*Problem details:* Quote the following rows word for word, beginning at the line that contains "Views of one" and stopping after the line that contains "-0.428902, 0.854447, 0.650069]]".

*Exercise data:*
• • •

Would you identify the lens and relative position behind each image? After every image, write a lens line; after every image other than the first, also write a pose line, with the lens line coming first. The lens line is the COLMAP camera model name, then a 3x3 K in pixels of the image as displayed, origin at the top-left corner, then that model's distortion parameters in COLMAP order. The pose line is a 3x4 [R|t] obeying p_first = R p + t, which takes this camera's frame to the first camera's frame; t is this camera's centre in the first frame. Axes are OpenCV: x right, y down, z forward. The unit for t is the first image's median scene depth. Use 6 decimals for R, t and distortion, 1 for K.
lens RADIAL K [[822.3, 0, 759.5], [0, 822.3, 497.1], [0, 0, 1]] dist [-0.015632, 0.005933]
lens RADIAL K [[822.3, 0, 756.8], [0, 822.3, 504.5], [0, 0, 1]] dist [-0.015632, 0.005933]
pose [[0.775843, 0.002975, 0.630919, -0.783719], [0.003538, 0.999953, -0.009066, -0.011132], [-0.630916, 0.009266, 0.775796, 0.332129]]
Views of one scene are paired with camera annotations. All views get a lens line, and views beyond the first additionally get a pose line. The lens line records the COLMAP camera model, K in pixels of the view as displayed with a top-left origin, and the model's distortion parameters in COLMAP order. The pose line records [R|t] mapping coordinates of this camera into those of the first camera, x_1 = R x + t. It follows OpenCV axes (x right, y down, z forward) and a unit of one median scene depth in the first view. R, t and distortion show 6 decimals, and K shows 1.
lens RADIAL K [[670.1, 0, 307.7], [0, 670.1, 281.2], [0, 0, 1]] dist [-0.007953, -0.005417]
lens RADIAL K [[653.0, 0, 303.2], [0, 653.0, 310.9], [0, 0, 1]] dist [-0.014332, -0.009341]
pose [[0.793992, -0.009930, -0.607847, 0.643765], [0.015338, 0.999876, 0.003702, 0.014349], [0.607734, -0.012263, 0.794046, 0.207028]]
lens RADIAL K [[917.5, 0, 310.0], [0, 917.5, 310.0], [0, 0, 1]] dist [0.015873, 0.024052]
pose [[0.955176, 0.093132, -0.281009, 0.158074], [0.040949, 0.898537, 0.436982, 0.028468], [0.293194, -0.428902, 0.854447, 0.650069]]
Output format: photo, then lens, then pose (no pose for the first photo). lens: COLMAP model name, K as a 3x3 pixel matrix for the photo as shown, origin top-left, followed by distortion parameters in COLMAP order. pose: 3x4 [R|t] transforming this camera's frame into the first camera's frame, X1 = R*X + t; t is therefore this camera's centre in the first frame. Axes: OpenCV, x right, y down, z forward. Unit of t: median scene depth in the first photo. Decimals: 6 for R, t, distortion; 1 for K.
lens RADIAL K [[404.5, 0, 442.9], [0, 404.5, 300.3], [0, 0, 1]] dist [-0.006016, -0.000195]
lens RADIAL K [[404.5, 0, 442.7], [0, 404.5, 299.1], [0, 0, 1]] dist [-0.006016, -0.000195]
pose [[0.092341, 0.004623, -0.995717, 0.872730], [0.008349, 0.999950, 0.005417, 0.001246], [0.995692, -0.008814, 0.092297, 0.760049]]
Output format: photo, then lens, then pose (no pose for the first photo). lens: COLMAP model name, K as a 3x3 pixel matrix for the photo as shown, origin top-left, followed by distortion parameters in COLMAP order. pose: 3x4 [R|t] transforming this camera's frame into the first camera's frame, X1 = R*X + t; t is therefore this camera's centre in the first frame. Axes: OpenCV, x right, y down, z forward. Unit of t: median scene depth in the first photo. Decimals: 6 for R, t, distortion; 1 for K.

• • •

*Your solution:*
Views of one scene are paired with camera annotations. All views get a lens line, and views beyond the first additionally get a pose line. The lens line records the COLMAP camera model, K in pixels of the view as displayed with a top-left origin, and the model's distortion parameters in COLMAP order. The pose line records [R|t] mapping coordinates of this camera into those of the first camera, x_1 = R x + t. It follows OpenCV axes (x right, y down, z forward) and a unit of one median scene depth in the first view. R, t and distortion show 6 decimals, and K shows 1.
lens RADIAL K [[670.1, 0, 307.7], [0, 670.1, 281.2], [0, 0, 1]] dist [-0.007953, -0.005417]
lens RADIAL K [[653.0, 0, 303.2], [0, 653.0, 310.9], [0, 0, 1]] dist [-0.014332, -0.009341]
pose [[0.793992, -0.009930, -0.607847, 0.643765], [0.015338, 0.999876, 0.003702, 0.014349], [0.607734, -0.012263, 0.794046, 0.207028]]
lens RADIAL K [[917.5, 0, 310.0], [0, 917.5, 310.0], [0, 0, 1]] dist [0.015873, 0.024052]
pose [[0.955176, 0.093132, -0.281009, 0.158074], [0.040949, 0.898537, 0.436982, 0.028468], [0.293194, -0.428902, 0.854447, 0.650069]]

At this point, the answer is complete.